J. MILES HANISEE, Judge.

{1} Child appeals from an adjudication of delinquency. We issued a calendar notice proposing to affirm. Child has responded with a memorandum in opposition. Not persuaded, we affirm.

{2} Issues 1-4:

Child has claimed that the district court should have granted his motion to suppress on the basis that the officers arrested him on outstanding warrants as a pretext to question him about unrelated crimes. However, this Court recently concluded that the pretextual stop doctrine does not apply where a defendant is arrested pursuant to an outstanding warrant. State v. Peterson, 2014-NMCA-008, ¶ 7, 315 P.3d 354.

{3} Issue 5:

Child continues to challenge the sufficiency of the evidence to support the adjudication of delinquency. "In reviewing the sufficiency of the evidence, we must view the evidence in the light most favorable to the guilty verdict, indulging all reasonable inferences and resolving all conflicts in the evidence in favor of the verdict." State v. Cunningham, 2000-NMSC-009, ¶ 26, 128 N.M. 711, 998 P.2d 176. The question is whether the trial court's "decision is supported by substantial evidence, not whether the [trial] court could have reached a different conclusion." In re Ernesto M., Jr., 1996-NMCA-039, ¶ 15, 121 N.M. 562, 915 P.2d 318. "The reviewing court does not weigh the evidence or substitute its judgment for that of the fact finder as long as there is sufficient evidence to support the verdict." State v. Mora, 1997-NMSC-060, ¶ 27, 124 N.M. 346, 950 P.2d 789, overruled on other grounds by Kersey v. Hatch, 2010-NMSC-020, 148 N.M. 381, 237 P.3d 683.

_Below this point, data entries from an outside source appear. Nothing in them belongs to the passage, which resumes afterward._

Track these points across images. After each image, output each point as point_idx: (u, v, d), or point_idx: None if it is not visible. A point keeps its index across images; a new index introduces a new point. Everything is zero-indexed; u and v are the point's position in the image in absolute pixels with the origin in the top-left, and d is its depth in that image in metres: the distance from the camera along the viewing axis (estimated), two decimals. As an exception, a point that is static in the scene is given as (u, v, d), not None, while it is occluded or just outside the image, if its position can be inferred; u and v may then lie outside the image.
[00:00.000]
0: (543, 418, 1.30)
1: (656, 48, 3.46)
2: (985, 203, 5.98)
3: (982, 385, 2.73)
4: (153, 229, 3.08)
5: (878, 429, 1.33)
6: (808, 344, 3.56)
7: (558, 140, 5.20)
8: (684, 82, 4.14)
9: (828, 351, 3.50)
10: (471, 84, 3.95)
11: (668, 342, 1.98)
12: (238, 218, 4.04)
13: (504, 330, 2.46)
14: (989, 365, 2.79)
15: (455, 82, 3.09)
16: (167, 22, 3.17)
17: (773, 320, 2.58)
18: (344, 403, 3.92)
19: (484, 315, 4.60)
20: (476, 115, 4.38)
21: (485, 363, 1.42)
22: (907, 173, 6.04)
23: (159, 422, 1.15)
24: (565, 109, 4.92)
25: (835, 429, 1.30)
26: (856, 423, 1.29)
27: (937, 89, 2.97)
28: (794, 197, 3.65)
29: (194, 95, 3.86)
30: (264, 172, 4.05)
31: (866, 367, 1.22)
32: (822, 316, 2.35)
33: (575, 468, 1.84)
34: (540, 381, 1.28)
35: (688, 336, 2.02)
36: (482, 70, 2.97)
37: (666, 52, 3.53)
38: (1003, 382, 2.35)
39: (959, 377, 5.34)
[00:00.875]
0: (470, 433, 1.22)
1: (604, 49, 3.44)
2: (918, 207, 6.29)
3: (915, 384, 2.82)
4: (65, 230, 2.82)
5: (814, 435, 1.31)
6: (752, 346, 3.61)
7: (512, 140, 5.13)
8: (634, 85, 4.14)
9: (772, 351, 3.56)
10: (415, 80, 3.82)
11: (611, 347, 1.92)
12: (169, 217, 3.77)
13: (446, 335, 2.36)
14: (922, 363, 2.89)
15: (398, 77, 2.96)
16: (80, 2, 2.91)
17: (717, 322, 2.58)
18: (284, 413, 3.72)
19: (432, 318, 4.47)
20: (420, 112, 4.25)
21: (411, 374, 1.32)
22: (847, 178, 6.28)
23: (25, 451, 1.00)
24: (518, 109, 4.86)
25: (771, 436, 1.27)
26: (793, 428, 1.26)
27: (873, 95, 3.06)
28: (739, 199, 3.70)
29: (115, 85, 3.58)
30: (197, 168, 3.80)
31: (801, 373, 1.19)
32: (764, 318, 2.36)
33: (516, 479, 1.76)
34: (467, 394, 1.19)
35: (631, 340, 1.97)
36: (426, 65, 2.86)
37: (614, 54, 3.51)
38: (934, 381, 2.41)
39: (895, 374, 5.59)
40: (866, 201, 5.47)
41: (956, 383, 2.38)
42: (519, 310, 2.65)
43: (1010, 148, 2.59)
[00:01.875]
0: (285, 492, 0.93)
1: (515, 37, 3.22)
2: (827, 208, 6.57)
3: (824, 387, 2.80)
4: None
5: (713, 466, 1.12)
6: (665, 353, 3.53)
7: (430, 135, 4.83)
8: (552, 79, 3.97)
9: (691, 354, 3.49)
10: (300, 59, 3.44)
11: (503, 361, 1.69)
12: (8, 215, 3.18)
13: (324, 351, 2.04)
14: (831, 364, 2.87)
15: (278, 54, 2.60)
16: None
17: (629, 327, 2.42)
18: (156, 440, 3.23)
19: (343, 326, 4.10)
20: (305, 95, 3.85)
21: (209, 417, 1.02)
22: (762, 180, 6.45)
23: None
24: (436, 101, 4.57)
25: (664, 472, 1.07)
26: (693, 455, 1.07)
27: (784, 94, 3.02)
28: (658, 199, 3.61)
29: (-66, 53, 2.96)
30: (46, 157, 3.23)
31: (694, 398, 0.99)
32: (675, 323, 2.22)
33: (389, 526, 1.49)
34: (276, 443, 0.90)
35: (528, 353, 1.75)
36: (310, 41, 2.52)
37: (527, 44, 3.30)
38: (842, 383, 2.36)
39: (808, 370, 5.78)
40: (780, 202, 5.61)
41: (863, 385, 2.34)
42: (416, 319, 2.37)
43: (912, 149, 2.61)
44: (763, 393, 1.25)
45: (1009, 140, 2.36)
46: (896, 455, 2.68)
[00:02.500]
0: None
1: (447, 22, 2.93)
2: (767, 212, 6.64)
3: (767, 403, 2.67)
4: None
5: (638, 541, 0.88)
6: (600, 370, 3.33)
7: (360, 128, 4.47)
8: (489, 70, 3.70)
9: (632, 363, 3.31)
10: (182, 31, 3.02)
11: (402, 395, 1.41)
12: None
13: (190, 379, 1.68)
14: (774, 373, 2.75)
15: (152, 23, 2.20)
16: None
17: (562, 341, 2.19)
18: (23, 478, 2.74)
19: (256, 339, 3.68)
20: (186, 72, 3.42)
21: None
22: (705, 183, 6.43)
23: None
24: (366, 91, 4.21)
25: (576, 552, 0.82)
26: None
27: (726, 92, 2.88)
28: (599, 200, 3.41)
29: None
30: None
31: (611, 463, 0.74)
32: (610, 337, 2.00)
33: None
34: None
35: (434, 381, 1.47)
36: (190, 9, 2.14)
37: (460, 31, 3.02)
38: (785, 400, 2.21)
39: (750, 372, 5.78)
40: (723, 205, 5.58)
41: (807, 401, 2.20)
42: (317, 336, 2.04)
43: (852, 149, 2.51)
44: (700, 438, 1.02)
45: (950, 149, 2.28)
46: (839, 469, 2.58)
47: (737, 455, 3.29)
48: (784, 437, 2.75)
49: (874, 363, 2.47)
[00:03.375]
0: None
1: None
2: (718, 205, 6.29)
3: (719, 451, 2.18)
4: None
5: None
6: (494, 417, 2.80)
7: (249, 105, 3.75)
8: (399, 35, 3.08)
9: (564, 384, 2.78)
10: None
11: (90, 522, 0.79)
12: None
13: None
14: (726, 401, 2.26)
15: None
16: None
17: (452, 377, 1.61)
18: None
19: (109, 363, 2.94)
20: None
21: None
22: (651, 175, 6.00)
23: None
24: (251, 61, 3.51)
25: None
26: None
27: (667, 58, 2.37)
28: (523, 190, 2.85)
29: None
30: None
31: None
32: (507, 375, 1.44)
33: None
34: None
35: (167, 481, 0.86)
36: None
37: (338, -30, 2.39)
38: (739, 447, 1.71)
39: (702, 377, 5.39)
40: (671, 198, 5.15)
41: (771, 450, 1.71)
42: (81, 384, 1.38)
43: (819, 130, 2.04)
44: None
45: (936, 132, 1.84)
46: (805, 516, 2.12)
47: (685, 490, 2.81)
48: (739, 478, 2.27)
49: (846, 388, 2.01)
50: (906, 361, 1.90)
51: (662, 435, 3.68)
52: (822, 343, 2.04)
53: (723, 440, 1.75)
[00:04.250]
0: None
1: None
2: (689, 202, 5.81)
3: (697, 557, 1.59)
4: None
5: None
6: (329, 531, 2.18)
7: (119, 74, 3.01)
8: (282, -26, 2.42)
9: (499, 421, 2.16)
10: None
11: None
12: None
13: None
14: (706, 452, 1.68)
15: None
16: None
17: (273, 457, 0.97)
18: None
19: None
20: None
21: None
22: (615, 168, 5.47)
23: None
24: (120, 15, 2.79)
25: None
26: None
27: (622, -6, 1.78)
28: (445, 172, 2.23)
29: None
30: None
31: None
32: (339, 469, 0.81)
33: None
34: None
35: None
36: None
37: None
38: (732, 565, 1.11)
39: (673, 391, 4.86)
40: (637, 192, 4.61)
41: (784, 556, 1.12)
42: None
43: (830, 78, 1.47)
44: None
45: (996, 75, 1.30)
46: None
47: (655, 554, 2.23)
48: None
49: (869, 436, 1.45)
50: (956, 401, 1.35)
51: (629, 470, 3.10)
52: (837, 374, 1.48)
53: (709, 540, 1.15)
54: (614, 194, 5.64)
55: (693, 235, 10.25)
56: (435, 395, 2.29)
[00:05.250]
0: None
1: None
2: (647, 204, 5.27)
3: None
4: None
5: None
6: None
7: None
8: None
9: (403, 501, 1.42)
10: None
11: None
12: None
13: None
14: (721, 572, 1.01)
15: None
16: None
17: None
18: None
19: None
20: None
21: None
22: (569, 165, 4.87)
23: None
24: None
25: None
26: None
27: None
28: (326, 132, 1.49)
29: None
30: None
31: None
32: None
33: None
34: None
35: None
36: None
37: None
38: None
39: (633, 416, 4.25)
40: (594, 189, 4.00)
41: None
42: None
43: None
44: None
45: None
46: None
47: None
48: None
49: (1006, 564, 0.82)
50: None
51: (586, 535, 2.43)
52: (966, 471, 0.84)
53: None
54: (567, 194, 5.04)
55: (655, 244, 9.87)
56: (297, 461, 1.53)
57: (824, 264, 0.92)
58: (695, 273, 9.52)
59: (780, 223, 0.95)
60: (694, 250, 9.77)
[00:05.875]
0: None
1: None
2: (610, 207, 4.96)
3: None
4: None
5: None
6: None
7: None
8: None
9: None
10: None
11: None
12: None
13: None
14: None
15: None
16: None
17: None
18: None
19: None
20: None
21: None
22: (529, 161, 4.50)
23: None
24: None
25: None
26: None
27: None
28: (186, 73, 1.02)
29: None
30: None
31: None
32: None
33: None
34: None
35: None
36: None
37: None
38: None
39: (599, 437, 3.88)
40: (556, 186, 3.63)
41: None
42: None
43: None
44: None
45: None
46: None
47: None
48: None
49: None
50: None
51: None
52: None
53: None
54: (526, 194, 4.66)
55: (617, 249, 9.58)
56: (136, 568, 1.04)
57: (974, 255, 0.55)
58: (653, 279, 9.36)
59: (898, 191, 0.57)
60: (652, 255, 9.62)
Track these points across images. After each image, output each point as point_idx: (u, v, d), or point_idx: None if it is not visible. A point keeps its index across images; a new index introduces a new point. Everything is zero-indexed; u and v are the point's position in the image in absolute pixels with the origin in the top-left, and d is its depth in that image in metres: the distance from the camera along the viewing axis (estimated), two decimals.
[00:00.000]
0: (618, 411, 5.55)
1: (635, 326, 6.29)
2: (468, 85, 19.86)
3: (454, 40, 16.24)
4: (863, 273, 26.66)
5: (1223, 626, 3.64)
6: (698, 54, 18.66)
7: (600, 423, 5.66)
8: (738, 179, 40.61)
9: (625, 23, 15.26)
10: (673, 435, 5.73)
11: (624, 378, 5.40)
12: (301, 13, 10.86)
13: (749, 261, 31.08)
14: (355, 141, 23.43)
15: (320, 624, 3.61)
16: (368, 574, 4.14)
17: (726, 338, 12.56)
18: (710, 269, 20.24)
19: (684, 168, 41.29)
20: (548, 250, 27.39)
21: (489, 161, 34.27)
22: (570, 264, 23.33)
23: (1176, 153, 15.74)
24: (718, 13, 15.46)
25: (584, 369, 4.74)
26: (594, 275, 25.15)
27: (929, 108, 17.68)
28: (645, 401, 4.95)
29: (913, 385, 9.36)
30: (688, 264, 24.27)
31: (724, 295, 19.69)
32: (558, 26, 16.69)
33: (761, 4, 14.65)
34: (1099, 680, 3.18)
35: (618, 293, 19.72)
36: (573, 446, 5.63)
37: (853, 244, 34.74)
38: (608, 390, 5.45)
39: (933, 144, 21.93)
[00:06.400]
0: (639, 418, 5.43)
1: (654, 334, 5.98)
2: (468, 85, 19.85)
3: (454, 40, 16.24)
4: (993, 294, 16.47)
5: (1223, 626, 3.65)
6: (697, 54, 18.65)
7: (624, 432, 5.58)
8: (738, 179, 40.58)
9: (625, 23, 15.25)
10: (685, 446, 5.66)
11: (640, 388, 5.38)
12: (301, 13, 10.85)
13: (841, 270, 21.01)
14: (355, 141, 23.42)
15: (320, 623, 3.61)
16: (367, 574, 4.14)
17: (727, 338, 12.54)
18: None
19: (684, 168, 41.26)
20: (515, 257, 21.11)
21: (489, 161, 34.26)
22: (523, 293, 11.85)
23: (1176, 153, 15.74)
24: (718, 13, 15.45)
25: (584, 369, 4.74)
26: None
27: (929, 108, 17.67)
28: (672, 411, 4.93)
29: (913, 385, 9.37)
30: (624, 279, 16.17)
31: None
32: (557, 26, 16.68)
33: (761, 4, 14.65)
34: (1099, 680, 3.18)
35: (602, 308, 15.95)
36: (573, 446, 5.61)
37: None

{4} The underlying judgment in this case involved consolidated proceedings. [RP 155] The notice of appeal is directed at the findings in JR-13-020, in which the district court determined that Child committed the acts of (1) possession of a controlled substance (methamphetamine), (2) tampering with evidence, (3) resisting, evading or obstructing an officer, and (4) possession of marijuana or synthetic cannabinoids. [RP 155, 176]

{5} Our calendar notice proposed to affirm based on the facts set forth in the docketing statement. Specifically, Child attempted to flee when the officers came to arrest him. [DS 6] Once caught, Child handed a bag to his grandmother. [DS 6] The bad contained methamphetamine and marijuana. [DS 6, 12] Child's memorandum in opposition does not point out any error in fact or law in our calendar notice. See State v. Ibarra, 1993-NMCA-040, ¶ 11, 116 N.M. 486, 864 P.2d 302 ("A party opposing summary disposition is required to come forward and specifically point out errors in fact and/or law.").

{6} For the reasons set forth above, we affirm.

{7} IT IS SO ORDERED.

RODERICK T. KENNEDY, Chief Judge and JAMES J. WECHSLER, Judge, concurs.